*Data for this exercise*.
▬▬▬▬▬▬▬▬▬▬

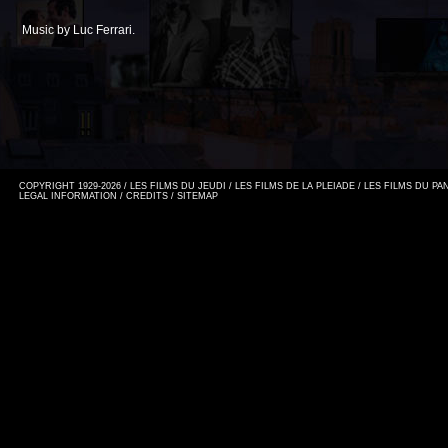
Music by Luc Ferrari.
COPYRIGHT 1929-2026 / LES FILMS DU JEUDI / LES FILMS DE LA PLEIADE / LES FILMS DU P
LEGAL INFORMATION
/
CREDITS
/
SITEMAP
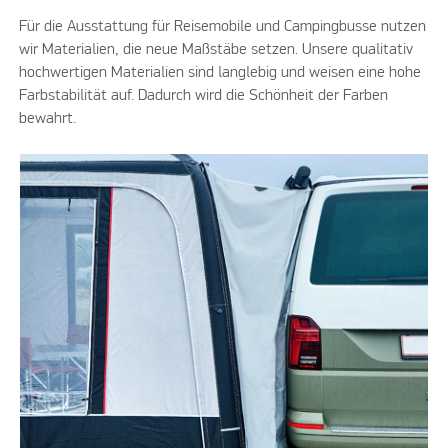
Für die Ausstattung für Reisemobile und Campingbusse nutzen
wir Materialien, die neue Maßstäbe setzen. Unsere qualitativ
hochwertigen Materialien sind langlebig und weisen eine hohe
Farbstabilität auf. Dadurch wird die Schönheit der Farben
bewahrt.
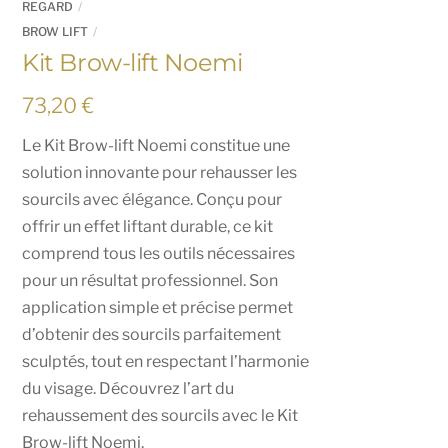
REGARD
BROW LIFT
Kit Brow-lift Noemi
73,20
€
Le Kit Brow-lift Noemi constitue une
solution innovante pour rehausser les
sourcils avec élégance. Conçu pour
offrir un effet liftant durable, ce kit
comprend tous les outils nécessaires
pour un résultat professionnel. Son
application simple et précise permet
d’obtenir des sourcils parfaitement
sculptés, tout en respectant l’harmonie
du visage. Découvrez l’art du
rehaussement des sourcils avec le Kit
Brow-lift Noemi.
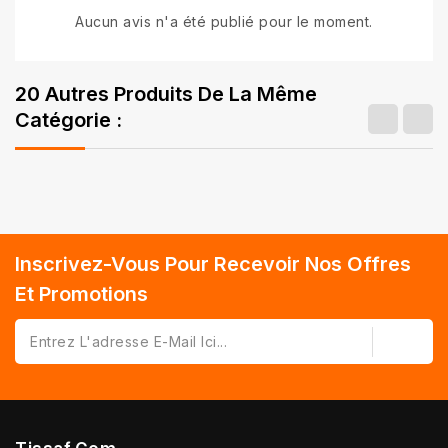
Aucun avis n'a été publié pour le moment.
20 Autres Produits De La Même
Catégorie :
Inscrivez-Vous Pour Recevoir Nos Offres
Et Promotions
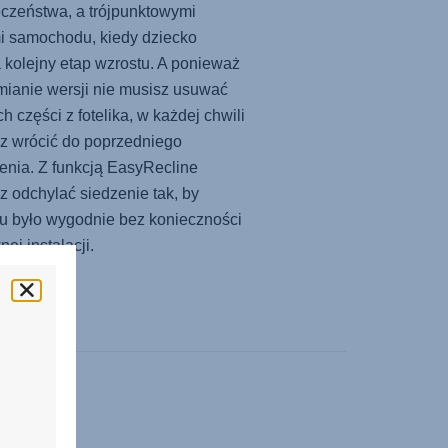
czeństwa, a trójpunktowymi
i samochodu, kiedy dziecko
 kolejny etap wzrostu. A ponieważ
mianie wersji nie musisz usuwać
h części z fotelika, w każdej chwili
z wrócić do poprzedniego
enia. Z funkcją EasyRecline
 odchylać siedzenie tak, by
u było wygodnie bez konieczności
ej instalacji.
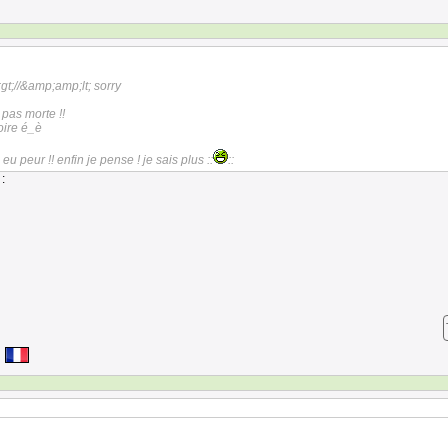
gt;//&amp;amp;lt; sorry
t pas morte !!
oire é_è
i eu peur !! enfin je pense ! je sais plus ::
::
:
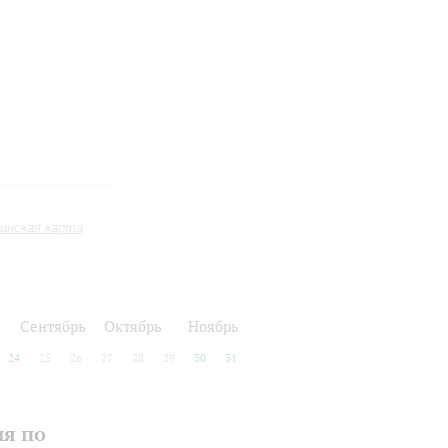
инская карта
Сентябрь
Октябрь
Ноябрь
24
25
26
27
28
29
30
31
ия по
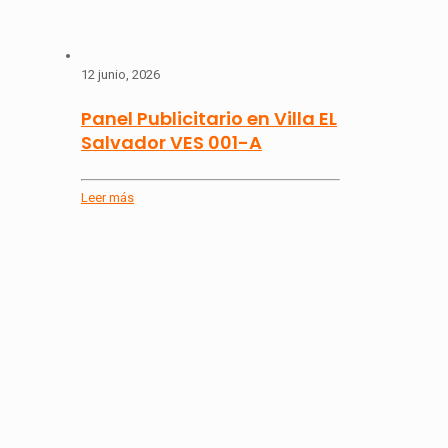
12 junio, 2026
Panel Publicitario en Villa EL
Salvador VES 001-A
Leer más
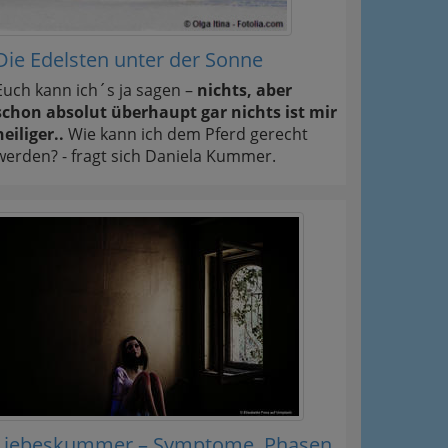
Die Edelsten unter der Sonne
Euch kann ich´s ja sagen –
nichts, aber
schon absolut überhaupt gar nichts ist mir
heiliger..
Wie kann ich dem Pferd gerecht
werden? - fragt sich Daniela Kummer.
Liebeskummer – Symptome, Phasen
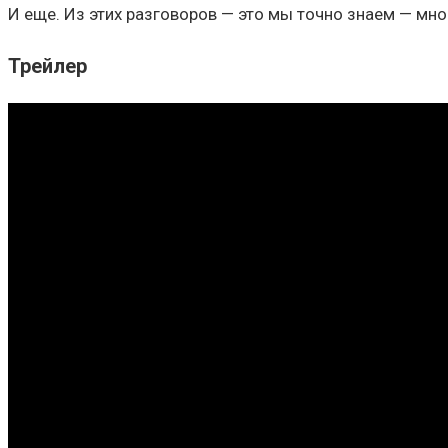
И еще. Из этих разговоров — это мы точно знаем — мн
Трейлер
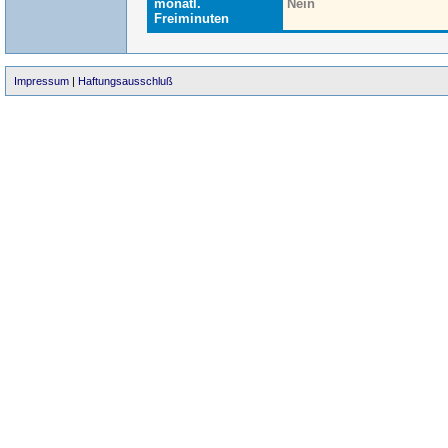
monatl.
Nein
Freiminuten
Impressum
|
Haftungsausschluß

▬▬▬▬▬▬▬▬▬▬

*Exercise directions*. Check each line of the listing above for the string "kann" and return those that contain it.

*Response below*.
Euch kann ich´s ja sagen –
Wie kann ich dem Pferd gerecht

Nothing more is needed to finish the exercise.